Just as I finished typing the paragraph above, Pages automatically saved itself. This is not a feature included with iWork, but the wonder of a new application from Tool Force Software called ForeverSave. This work of genius automatically saves and backs up all documents in applications you ask it to. This review will take a look at what this app lets you do, along with a few limitations.
Setting It All Up
When you first open ForeverSave you will need to tell it which applications you would like to have saved automatically and backed up. Unfortunately, the setup process is a little tedious, but once completed, you should be able to forget about it.
To add an application to the list, you just click on the plus sign, choose the application, and follow the steps to customise it’s settings.
You can tell ForeverSave to save your document after a set duration, from every 10 seconds, to every few hours. ForeverSave will also save your document every time you switch application back to it, or after a certain number of switches if you prefer.

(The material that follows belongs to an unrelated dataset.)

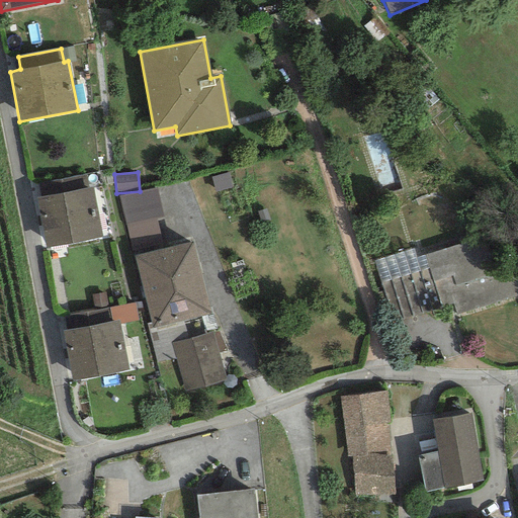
[(216,192),(233,187),(228,172),(210,177),(216,192)]
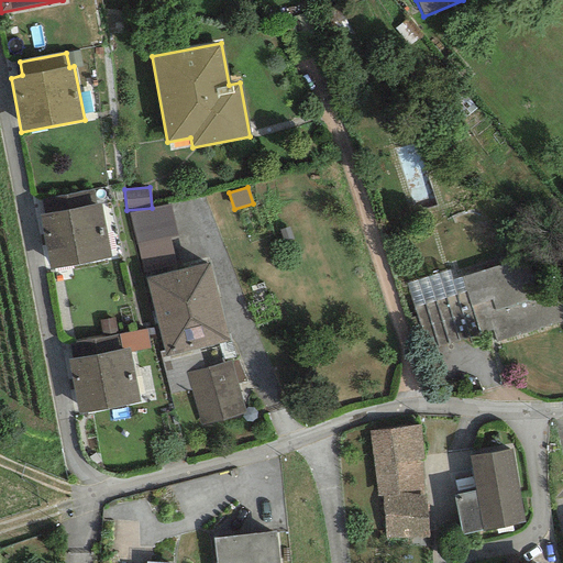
[(50,269),(111,257),(100,203),(96,205),(92,190),(51,199),(54,212),(39,216),(50,269)]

Another save feature I quite like is the ability to not have ForeverSave autosave your ‘Untitled-1′ documents, but instead animate the mouse cursor to give you a friendly reminder.
What really makes ForeverSave awesome is the fact that not only does it save your documents regularly, it also backs them up each time. This allows you to flip back through previous versions of your document and restore from an old one if your ‘undo’ runs out, or you close the app realizing it just saved over something you didn’t mean it to.

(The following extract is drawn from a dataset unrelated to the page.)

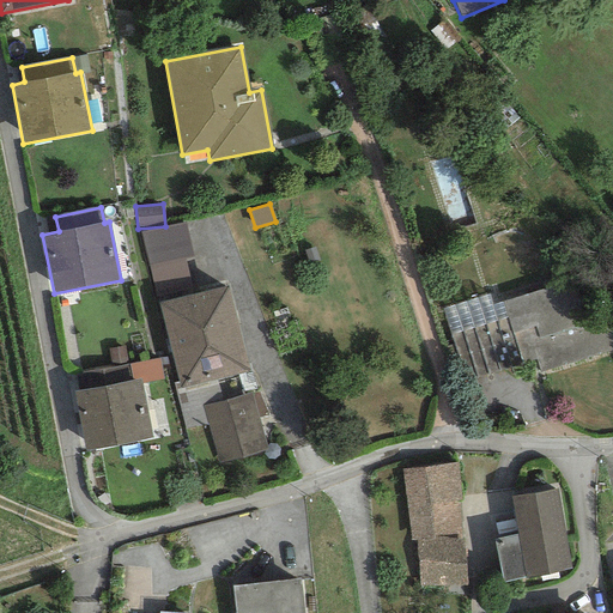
[(193,258),(186,223),(140,232),(158,303),(193,295),(184,259),(193,258)]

When you open up the backup window for each application, the various documents are displayed down the left column, and all of the versions are on the right. ForeverSave supports Quick Look, which is great for quickly checking out which version you are after.
When setting up each application, there are some useful options for backups. To prevent the hard drive space from being consumed by backups, you can set ForeverSave to delete them after a number of versions or after a period of time.
You can also opt for it not to backup files larger than so many megabytes, which is useful to save space, but also to stop yourself waiting forever each time it tries to back up a huge file when you really didn’t need it to.
A common misconception on ForeverSave’s backup system is that “Don’t we already have Time Machine?” In fact, the two perform completely different actions. Time Machine backs up your entire hard disk every hour, but only backs up what you’ve already saved. ForeverSave backs up open documents that haven’t been saved.
ForeverSave is packed with plenty of customization. You can alter the appearance, ditch the Dock icon, change the location of the backup database, and set up hotkeys and shortcuts for various actions.
The Save All command you’ll see below lets you quickly save every open document. You can even get ForeverSave to automatically shut down, restart, or sleep after processing the ‘Save All’.
ForeverSave isn’t quite perfect yet. Being a very new application, it can still be a little buggy. I have had instances where it has stopped saving Adobe Illustrator files. I spoke with the developer though and he is working hard to try to get the bugs sorted out as soon as possible.
A slight limitation in how the application works is that rather than magically saving documents from anywhere, it simply performs a standard ‘File > Save’ command. This means that the application must be in front for it to work. This is a problem if say, you’ve been working on a document and have the save time set to a large number, and then just before the timer runs out, you switch to another application. Until you actually manually switch back to your document, your changes remain vulnerable to loss.
There are also a few features which would be great to see come out in a future version, such as the ability to save documents after a character count has been reached, so that the backups include significant changes rather than just a small adjustment that has been saved every couple of minutes.
Another great feature would be a way to improve the speed at which applications can be added to the Control Center. At the moment you have to manually enter the settings for each one individually so perhaps if you could create multiple ‘template’ settings, and just apply those to the various applications as many use the same settings as another.
I’ve been more than impressed by ForeverSave. It fixes a problem that we’ve all faced, and something that should really have been built into Mac OS X in the first place. But it’s finally here and I would definitely recommend this app to anyone.
ForeverSave is priced at a very reasonable $14.95, and also comes in a free version, ForeverSave Lite which gives all the functionality of autosaving your documents, but misses out on all of the backup features.
Whilst it has the rare bug, I’ve been thrilled to discover this life saver of an application which resides quietly in the menu bar. Give the 30 day trial a spin and let us know what you think of it.